Ginevra Taddeucci

Personal information
- National team: Italy
- Born: 3 May 1997 (age 29) Florence, Italy

Sport
- Sport: Swimming

Medal record
Women's swimming
Representing Italy
Olympic Games
| Bronze medal – third place | 2024 Paris | 10 km open water |
World Championships
| Gold medal – first place | 2023 Fukuoka | Team open water |
| Silver medal – second place | 2025 Singapore | 5 km open water |
| Silver medal – second place | 2025 Singapore | 10 km open water |
| Silver medal – second place | 2025 Singapore | 3 km knockout sprints |
| Silver medal – second place | 2025 Singapore | Team open water |
| Bronze medal – third place | 2022 Budapest | Team open water |
European Championships
| Gold medal – first place | 2022 Rome | Team open water |
| Gold medal – first place | 2026 Paris | 10 km open water |
| Gold medal – first place | 2026 Paris | 5 km open water |
| Silver medal – second place | 2022 Rome | 10 km open water |
| Silver medal – second place | 2024 Belgrade | 5 km open water |
| Silver medal – second place | 2024 Belgrade | Team open water |
| Silver medal – second place | 2026 Paris | Team open water |
| Bronze medal – third place | 2026 Paris | 3 km knockout sprints |
European Open Water Championships
| Gold medal – first place | 2025 Stari Grad | 5 km open water |
| Silver medal – second place | 2025 Stari Grad | 10 km open water |
| Silver medal – second place | 2025 Stari Grad | Team relay |

= Ginevra Taddeucci =

Italian swimmer (born 1997)

Ginevra Taddeucci (born 3 May 1997) is an Italian swimmer.

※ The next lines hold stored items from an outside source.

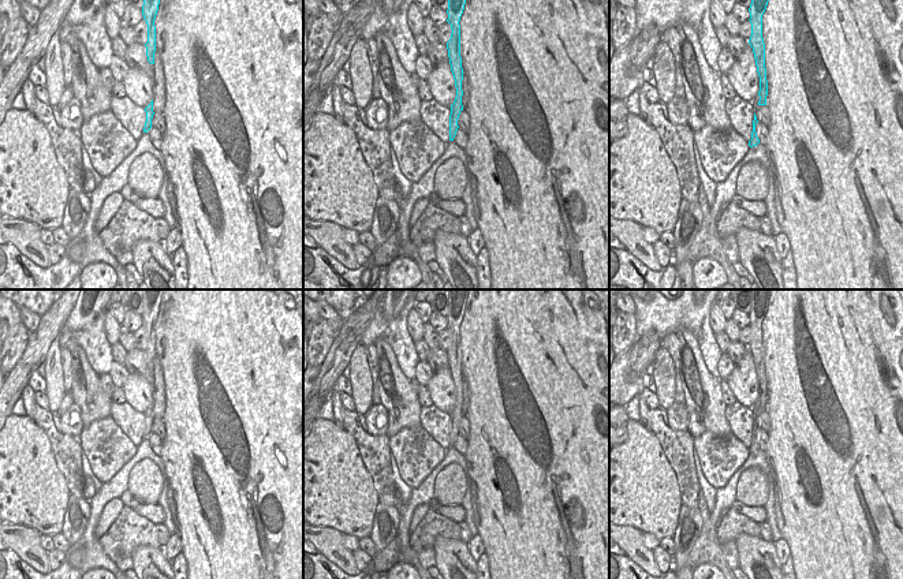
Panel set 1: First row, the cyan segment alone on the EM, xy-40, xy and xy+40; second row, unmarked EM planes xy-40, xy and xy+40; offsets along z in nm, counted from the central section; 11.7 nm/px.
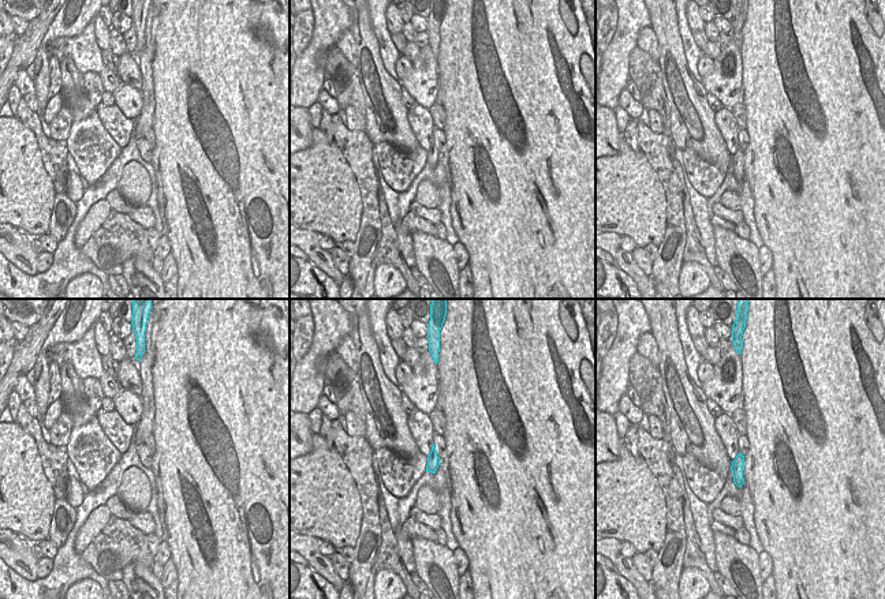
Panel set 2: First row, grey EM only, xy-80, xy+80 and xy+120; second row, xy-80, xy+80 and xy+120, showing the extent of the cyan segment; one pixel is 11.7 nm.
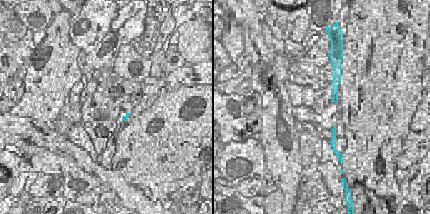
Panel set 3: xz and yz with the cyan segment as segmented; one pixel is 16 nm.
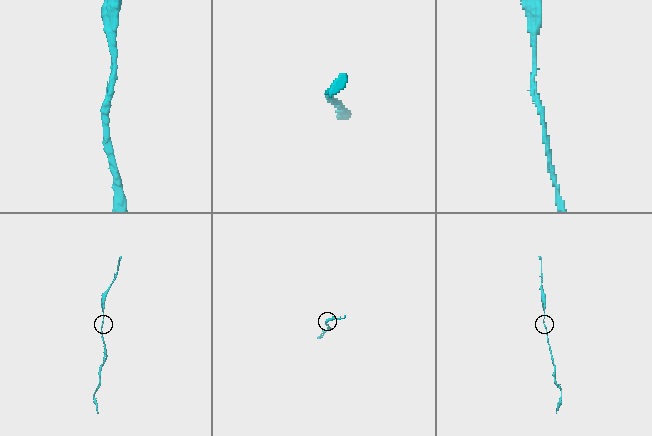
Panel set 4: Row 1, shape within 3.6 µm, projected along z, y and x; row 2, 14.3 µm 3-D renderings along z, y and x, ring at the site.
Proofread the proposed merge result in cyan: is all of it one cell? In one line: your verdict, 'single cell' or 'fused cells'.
single cell

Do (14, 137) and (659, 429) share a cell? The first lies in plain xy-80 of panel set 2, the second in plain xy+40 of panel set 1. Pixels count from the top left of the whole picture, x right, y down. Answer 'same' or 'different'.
different

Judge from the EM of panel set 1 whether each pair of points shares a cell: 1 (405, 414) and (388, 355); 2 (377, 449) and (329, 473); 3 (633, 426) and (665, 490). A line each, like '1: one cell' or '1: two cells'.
1: one cell
2: two cells
3: one cell

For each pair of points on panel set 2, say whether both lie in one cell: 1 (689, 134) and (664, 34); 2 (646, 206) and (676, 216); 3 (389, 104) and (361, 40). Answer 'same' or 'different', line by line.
1: same
2: different
3: same

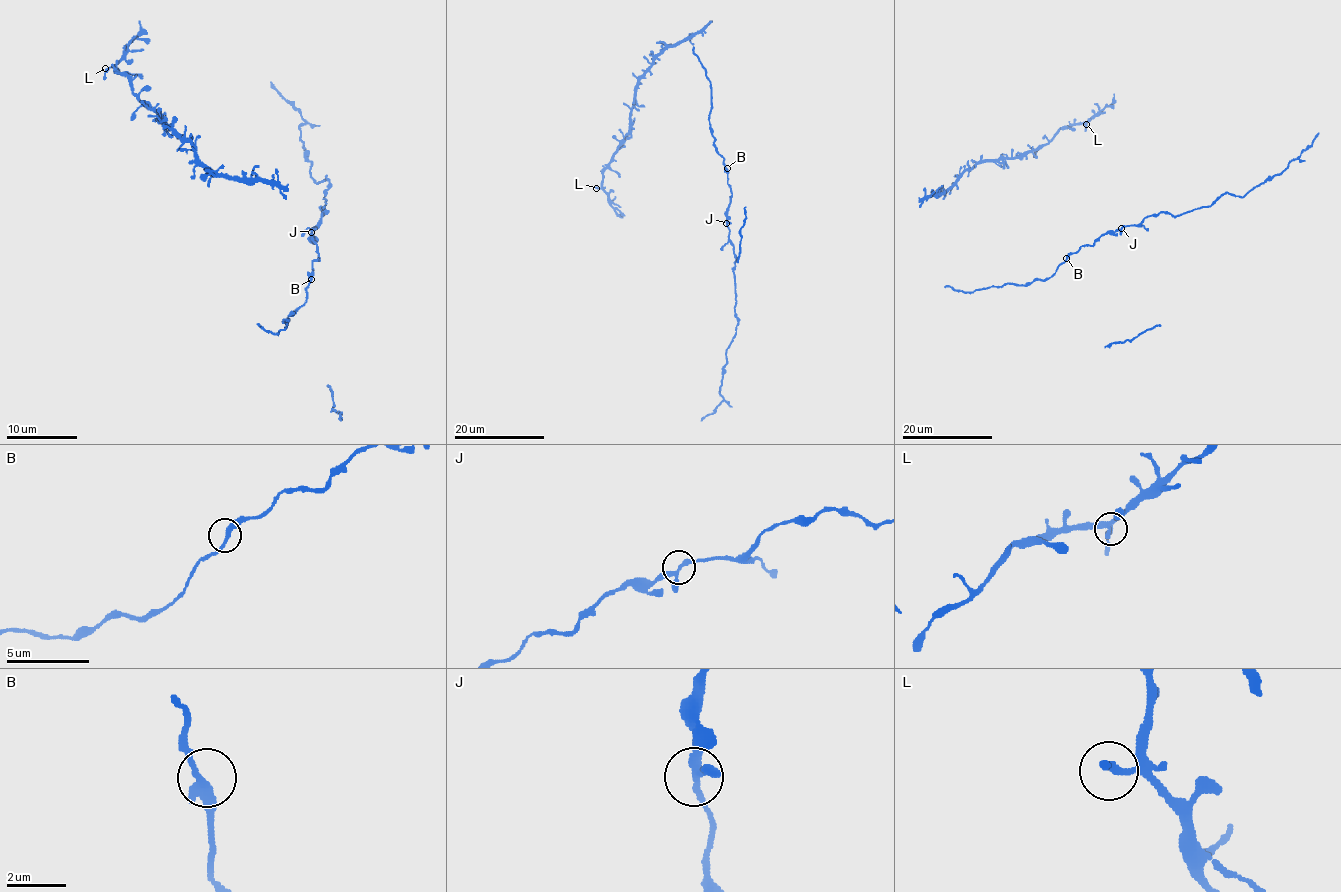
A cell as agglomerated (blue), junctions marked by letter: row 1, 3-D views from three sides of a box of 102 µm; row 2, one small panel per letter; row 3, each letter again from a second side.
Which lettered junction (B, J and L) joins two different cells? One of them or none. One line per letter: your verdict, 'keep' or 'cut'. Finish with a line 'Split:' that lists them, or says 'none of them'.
B: keep
J: keep
L: keep
Split: none of them

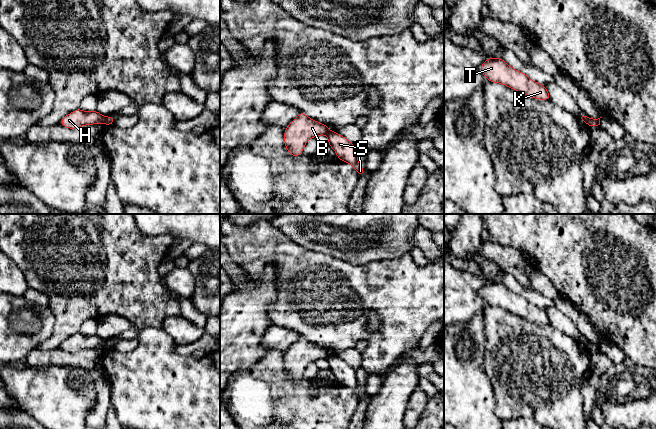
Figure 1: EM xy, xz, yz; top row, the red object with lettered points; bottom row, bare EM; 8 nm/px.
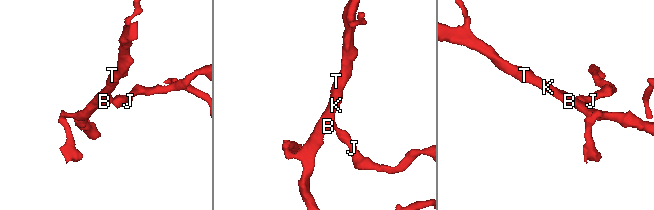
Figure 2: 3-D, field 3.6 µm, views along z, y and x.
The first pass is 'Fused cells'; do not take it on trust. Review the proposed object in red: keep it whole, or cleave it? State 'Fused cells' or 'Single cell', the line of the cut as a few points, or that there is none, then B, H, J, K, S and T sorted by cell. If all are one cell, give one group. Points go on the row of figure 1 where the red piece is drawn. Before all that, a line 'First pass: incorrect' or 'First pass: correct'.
First pass: correct
Fused cells. Split along xy (106, 117), (103, 123). Groups: B H K T / J S

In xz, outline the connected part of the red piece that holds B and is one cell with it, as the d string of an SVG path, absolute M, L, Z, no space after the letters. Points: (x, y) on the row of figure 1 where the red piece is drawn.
M299 112L284 130L284 144L290 155L298 157L303 153L309 139L330 132L327 125L309 118L304 112Z

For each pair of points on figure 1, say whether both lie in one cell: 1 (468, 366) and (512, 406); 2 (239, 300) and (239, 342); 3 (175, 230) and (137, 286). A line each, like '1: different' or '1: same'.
1: different
2: same
3: different

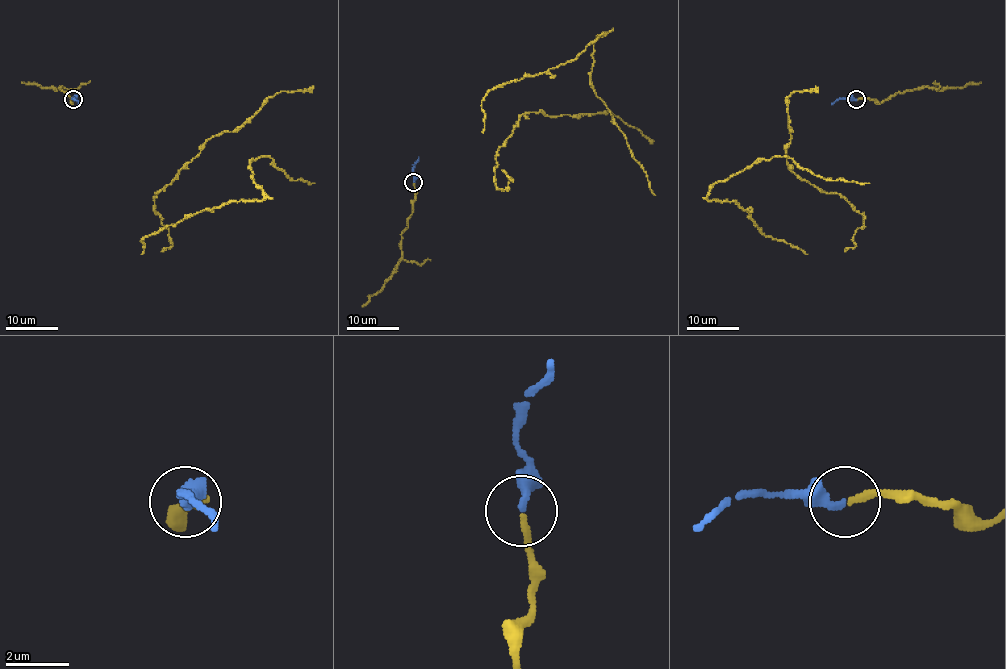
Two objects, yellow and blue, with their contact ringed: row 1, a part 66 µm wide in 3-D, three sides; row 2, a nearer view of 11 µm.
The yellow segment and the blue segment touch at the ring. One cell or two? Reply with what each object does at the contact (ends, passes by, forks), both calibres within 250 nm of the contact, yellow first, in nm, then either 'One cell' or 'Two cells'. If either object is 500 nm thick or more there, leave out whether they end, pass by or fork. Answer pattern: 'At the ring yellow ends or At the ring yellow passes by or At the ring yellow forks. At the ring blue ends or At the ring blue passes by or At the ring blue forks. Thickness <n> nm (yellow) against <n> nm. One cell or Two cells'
At the ring yellow ends. At the ring blue ends. Thickness 190 nm (yellow) against 280 nm. One cell

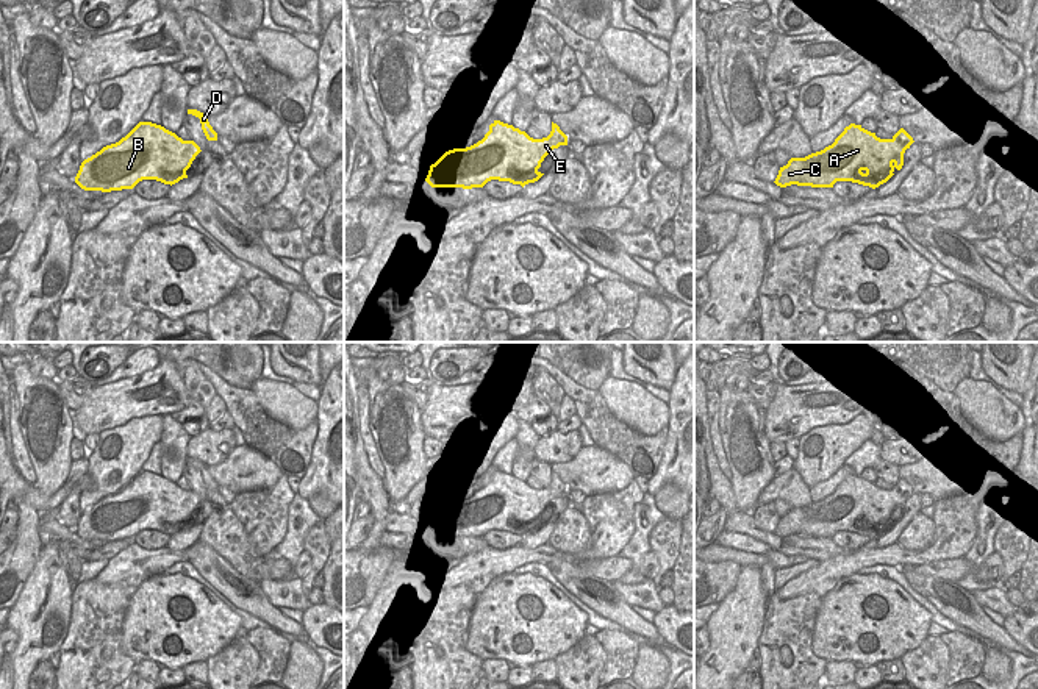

She won a bronze medal in the 10 km open swim at the 2024 Paris Olympics.

==Career==
She was a silver medalist at the 2024 European Aquatics Championships in the Women's 5 km open swim. She was also a silver medalist in the team event at the Championships, held in Serbia.

She competed at the 2024 Summer Olympics in Paris.

==Personal life==
She was born in Florence, Italy, and lives in Lastra a Signa and used to train in Empoli.